> **GOAL OF THE EXERCISE**
Among the records that follow, find the line with "left eye: (73, 74)" and the line with "right shoulder: (27, 260)". Set down those lines and all lines between them exactly, without adding anything.

Named joint coordinates:
+-------+
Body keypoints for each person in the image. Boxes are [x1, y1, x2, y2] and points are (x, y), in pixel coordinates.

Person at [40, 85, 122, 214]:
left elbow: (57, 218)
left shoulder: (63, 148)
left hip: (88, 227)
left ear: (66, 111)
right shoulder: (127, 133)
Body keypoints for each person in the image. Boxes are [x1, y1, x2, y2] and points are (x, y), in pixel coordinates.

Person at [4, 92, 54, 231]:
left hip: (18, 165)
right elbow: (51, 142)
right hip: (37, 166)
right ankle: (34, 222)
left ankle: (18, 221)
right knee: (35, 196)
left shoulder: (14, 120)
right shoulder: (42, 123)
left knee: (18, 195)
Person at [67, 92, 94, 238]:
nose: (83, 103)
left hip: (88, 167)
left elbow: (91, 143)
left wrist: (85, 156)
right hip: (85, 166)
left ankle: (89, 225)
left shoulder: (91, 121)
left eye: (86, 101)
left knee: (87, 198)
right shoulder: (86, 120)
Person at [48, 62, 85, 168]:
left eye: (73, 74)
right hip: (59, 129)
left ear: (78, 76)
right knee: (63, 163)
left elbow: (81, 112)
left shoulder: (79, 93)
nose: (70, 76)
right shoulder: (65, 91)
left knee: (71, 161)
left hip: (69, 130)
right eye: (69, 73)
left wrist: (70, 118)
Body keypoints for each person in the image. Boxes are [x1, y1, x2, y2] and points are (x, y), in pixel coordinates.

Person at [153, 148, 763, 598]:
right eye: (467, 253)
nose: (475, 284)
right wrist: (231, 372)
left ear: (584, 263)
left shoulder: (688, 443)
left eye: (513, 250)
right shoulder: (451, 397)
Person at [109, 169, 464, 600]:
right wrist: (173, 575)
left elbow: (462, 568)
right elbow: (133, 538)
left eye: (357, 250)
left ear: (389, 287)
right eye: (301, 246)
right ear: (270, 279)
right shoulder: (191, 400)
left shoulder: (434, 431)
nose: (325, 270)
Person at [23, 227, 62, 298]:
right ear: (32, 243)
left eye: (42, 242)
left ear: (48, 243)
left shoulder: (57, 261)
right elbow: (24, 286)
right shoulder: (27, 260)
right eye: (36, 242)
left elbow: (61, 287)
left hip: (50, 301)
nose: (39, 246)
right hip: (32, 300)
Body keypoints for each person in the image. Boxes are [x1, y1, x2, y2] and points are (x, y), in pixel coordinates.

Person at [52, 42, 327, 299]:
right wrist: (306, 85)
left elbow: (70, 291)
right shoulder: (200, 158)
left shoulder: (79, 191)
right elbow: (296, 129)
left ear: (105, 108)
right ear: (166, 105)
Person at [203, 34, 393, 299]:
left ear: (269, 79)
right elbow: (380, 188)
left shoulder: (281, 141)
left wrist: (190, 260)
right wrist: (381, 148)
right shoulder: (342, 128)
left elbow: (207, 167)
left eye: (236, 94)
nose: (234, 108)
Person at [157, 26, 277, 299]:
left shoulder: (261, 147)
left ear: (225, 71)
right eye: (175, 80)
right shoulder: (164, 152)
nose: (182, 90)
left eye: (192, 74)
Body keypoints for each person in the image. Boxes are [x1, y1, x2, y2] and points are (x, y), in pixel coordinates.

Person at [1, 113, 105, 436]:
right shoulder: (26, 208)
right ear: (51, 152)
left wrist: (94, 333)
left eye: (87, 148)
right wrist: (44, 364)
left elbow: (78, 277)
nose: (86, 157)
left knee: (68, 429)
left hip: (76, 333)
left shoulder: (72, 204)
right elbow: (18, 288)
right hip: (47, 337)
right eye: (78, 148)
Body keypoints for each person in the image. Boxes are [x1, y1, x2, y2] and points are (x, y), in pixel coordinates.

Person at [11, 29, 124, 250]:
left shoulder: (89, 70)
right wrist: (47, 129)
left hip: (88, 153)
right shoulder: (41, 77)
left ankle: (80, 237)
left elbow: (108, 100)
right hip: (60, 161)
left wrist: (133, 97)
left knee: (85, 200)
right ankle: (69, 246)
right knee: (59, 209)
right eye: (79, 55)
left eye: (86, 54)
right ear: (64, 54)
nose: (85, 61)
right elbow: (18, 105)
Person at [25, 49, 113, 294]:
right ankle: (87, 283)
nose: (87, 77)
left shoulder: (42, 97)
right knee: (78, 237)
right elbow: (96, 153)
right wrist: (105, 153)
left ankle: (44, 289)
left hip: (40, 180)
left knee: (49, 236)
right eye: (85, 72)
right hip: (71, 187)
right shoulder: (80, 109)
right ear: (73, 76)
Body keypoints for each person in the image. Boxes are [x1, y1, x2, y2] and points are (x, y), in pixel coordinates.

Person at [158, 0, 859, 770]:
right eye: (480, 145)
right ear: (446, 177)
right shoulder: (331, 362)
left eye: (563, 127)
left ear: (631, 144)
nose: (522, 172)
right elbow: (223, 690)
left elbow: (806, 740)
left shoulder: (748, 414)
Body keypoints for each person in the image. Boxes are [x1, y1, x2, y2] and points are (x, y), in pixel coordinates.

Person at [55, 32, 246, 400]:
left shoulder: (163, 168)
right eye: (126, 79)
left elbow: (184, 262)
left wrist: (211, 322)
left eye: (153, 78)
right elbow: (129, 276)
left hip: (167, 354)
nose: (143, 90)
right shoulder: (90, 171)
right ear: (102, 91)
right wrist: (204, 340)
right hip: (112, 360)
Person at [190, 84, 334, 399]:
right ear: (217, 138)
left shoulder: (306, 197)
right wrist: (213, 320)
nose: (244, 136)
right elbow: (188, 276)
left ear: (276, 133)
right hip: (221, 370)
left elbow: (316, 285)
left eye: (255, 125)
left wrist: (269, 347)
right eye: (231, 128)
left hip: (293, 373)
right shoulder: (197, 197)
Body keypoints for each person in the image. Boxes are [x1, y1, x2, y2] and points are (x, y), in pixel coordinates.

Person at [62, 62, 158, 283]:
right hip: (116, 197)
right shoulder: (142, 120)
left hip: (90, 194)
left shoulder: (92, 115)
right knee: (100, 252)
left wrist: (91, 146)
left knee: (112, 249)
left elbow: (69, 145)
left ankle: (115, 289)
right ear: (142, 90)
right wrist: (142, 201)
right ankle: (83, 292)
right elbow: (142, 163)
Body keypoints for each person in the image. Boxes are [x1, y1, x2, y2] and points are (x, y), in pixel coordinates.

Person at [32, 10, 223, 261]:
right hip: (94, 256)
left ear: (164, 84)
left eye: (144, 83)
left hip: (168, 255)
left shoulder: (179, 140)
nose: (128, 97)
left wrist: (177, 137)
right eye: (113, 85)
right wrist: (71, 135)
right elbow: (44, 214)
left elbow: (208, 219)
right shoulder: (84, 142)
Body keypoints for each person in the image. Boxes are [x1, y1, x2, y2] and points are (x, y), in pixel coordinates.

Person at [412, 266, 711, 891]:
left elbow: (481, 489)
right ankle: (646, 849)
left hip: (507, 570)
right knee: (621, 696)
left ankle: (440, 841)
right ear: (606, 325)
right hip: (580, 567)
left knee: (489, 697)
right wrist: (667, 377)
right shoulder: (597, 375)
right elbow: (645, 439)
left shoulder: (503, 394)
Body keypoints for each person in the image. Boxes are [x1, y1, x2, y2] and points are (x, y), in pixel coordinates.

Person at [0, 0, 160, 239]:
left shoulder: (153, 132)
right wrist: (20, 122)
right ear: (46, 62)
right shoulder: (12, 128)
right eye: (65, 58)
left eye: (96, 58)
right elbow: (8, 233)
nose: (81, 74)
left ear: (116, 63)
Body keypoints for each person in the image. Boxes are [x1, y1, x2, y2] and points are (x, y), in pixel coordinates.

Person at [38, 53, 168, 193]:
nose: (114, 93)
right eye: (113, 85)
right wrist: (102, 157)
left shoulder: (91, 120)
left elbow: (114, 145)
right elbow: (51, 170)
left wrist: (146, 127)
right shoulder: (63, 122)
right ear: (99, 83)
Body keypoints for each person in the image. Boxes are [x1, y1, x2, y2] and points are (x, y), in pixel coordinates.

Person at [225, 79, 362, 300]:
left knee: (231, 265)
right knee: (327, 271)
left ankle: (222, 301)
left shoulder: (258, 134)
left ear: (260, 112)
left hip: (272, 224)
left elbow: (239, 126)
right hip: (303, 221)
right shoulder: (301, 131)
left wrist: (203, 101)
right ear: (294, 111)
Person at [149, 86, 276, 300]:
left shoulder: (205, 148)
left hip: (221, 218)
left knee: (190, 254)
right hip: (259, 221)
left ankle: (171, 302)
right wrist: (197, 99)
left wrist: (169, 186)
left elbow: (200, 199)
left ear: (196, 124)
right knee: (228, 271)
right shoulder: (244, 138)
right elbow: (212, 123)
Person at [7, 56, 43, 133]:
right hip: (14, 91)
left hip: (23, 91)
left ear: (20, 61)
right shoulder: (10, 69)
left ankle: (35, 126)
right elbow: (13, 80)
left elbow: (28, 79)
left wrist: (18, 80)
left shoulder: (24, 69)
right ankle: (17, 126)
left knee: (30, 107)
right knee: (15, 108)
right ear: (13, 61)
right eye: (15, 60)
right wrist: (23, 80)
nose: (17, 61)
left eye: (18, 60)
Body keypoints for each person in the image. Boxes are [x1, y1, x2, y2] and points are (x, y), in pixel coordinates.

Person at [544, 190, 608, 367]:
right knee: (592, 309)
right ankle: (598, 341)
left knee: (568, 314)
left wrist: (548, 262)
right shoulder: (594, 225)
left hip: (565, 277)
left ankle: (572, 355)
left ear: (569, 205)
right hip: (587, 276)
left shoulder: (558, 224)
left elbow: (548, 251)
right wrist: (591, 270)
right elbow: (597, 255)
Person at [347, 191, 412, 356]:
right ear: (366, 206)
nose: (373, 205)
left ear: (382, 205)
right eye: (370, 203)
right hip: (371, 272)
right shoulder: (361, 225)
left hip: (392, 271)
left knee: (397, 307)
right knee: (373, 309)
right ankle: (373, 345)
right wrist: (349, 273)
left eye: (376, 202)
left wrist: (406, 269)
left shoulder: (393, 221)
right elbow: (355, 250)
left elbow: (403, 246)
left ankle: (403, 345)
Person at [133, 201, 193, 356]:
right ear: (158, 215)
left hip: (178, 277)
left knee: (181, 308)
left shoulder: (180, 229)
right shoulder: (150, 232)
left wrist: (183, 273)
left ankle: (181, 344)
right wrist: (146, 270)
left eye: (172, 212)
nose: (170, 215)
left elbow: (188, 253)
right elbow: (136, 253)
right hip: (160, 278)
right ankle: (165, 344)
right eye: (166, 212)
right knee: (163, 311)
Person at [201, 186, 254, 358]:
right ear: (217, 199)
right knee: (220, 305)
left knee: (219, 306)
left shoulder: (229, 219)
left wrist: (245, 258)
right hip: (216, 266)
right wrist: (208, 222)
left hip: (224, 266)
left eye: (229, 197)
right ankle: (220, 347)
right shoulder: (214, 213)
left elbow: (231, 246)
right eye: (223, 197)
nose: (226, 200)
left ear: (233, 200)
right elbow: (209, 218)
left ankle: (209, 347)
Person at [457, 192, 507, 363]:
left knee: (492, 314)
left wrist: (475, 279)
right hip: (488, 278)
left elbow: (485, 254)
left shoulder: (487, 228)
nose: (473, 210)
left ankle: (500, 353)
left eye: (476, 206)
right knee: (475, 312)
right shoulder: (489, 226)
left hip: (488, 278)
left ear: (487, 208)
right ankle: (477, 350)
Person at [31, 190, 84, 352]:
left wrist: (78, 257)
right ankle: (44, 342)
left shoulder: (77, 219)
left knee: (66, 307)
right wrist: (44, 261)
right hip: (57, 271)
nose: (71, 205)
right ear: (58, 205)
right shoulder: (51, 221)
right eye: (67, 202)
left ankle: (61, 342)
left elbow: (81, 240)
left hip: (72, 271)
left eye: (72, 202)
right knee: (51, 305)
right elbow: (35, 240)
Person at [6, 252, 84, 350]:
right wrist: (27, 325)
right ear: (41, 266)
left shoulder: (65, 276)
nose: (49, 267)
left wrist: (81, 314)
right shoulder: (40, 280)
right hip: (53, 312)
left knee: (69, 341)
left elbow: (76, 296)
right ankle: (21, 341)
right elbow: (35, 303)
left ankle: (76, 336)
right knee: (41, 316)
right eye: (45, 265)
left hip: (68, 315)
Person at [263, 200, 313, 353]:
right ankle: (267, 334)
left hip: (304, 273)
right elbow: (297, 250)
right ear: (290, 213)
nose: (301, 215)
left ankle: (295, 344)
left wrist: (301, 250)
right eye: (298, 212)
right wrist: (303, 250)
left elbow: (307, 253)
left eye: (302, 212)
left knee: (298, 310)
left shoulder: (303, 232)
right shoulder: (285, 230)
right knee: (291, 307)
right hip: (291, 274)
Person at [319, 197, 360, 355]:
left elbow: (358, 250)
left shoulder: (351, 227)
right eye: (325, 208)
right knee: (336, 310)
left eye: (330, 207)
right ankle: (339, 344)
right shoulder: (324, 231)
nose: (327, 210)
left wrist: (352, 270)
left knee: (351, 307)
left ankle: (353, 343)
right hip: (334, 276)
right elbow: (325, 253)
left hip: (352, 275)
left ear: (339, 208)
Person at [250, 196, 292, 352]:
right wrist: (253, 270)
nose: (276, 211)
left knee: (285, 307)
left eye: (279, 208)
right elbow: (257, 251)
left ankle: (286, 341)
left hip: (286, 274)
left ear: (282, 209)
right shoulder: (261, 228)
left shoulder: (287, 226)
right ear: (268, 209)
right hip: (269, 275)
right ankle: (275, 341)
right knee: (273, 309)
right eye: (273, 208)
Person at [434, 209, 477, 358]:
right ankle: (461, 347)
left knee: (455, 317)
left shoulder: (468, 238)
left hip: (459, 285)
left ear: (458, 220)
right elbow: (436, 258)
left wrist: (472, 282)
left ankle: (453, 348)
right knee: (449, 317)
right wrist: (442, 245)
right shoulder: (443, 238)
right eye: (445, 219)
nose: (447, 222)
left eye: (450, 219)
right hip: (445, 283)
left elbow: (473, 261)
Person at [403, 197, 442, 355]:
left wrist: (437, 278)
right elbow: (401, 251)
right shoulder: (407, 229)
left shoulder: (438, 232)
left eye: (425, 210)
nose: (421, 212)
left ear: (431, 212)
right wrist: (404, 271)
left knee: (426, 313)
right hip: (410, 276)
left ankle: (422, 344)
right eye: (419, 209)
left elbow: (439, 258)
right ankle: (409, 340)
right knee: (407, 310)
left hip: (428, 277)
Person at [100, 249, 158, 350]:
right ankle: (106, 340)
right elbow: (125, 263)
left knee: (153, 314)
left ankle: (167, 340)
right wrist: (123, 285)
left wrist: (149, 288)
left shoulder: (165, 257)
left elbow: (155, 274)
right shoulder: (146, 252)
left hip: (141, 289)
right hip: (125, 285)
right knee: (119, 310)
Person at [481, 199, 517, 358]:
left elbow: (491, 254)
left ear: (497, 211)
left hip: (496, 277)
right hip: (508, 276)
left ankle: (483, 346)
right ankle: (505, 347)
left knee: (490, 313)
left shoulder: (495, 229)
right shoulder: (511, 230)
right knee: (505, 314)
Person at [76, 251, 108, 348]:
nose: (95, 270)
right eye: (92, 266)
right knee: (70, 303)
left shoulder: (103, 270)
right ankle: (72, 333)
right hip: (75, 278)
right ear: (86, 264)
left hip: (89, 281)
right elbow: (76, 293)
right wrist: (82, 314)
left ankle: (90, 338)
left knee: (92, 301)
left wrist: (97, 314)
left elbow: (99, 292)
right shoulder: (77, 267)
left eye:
+-------+
> **SOLVED EXERCISE**
left eye: (73, 74)
right hip: (59, 129)
left ear: (78, 76)
right knee: (63, 163)
left elbow: (81, 112)
left shoulder: (79, 93)
nose: (70, 76)
right shoulder: (65, 91)
left knee: (71, 161)
left hip: (69, 130)
right eye: (69, 73)
left wrist: (70, 118)
Body keypoints for each person in the image. Boxes are [x1, y1, x2, y2] and points are (x, y), in pixel coordinates.

Person at [153, 148, 763, 598]:
right eye: (467, 253)
nose: (475, 284)
right wrist: (231, 372)
left ear: (584, 263)
left shoulder: (688, 443)
left eye: (513, 250)
right shoulder: (451, 397)
Person at [109, 169, 464, 600]:
right wrist: (173, 575)
left elbow: (462, 568)
right elbow: (133, 538)
left eye: (357, 250)
left ear: (389, 287)
right eye: (301, 246)
right ear: (270, 279)
right shoulder: (191, 400)
left shoulder: (434, 431)
nose: (325, 270)
Person at [23, 227, 62, 298]:
right ear: (32, 243)
left eye: (42, 242)
left ear: (48, 243)
left shoulder: (57, 261)
right elbow: (24, 286)
right shoulder: (27, 260)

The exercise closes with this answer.